Please read the paper. The authors are using more precise and specific metrics that qualitatively measure the same thing. Instead of having exact string match being 1 if 100% correct, 0 if there is any failure, they use per-token error. The crux of their argument is that per-token error is a better choice of metric anyway, and the fact that "emergent abilities" do not occur when using this metric is a strong argument that those abilities don't really exist.

However thermal energy does not more precisely or specifically measure a phase transition. They are only indirectly linked - nobody would say that thermal energy is a better measure of state-of-matter than solid/liquid/gas. Your argument makes absolutely zero sense. Frankly it seems intentionally ignorant.


I read the paper.

Per token error is a fairly useless metric. It's not predictive and it tells you absolutely nothing.

They say it's a superior metric but clearly the wider research community disagrees since no one has cared to adopt per token error as a metric in subsequent papers.

>and the fact that "emergent abilities" do not occur when using this metric is a strong argument that those abilities don't really exist.

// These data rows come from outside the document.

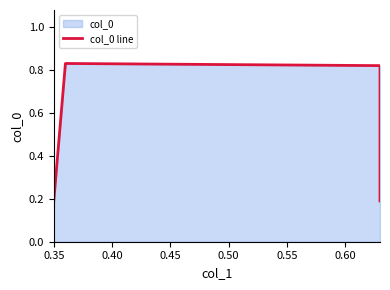

What is the greatest value displayed?

0.8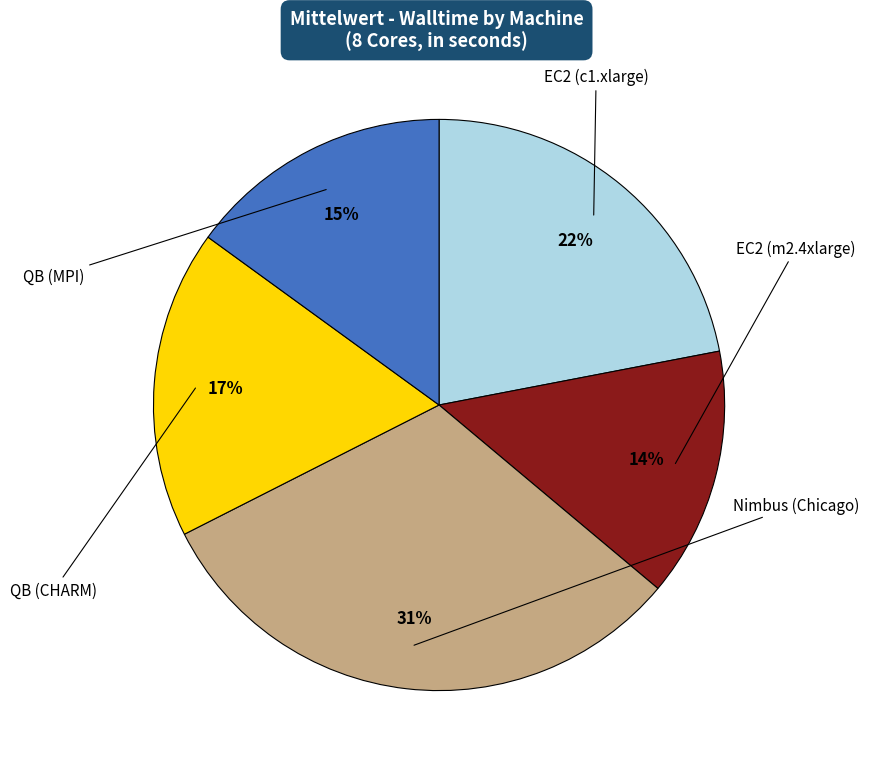

True or false: EC2 (c1.xlarge) accounts for 10% of the total.

False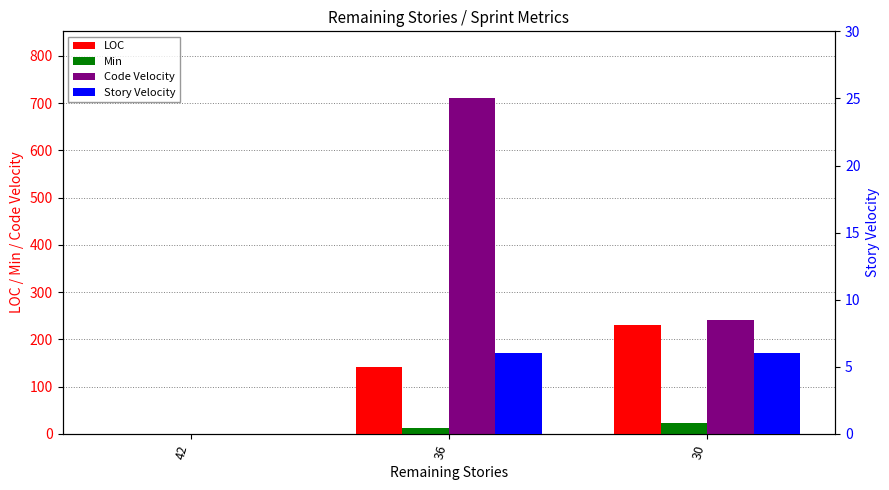

Reading right to left, what are all the values shown in this chart?

LOC: 230	142	0
Min: 22	12	0
Code Velocity: 240	710	0
Story Velocity: 6	6	0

If your conclusion is that those abilities don't exist then you clearly didn't read the paper very well.

They never argue those abilities don't exist, they simply argue whether we should call them "emergent" or not.

>However thermal energy does not more precisely or specifically measure a phase transition. They are only indirectly linked - nobody would say that thermal energy is a better measure of state-of-matter than solid/liquid/gas. Your argument makes absolutely zero sense. Frankly it seems intentionally ignorant.

Phase Changes are literally driven by changes in thermal energy.

Water boils when it absorbs enough thermal energy to break intermolecular forces keeping its liquid state together.

solid/liquid/gas is descriptive. It's not a measure of anything.

Anyway, the point is simple. Despite thermal energy driving state change after a certain threshold, that "point" doesn't look like anything special.

Smooth quantitative change sometimes results in sudden qualitative changes.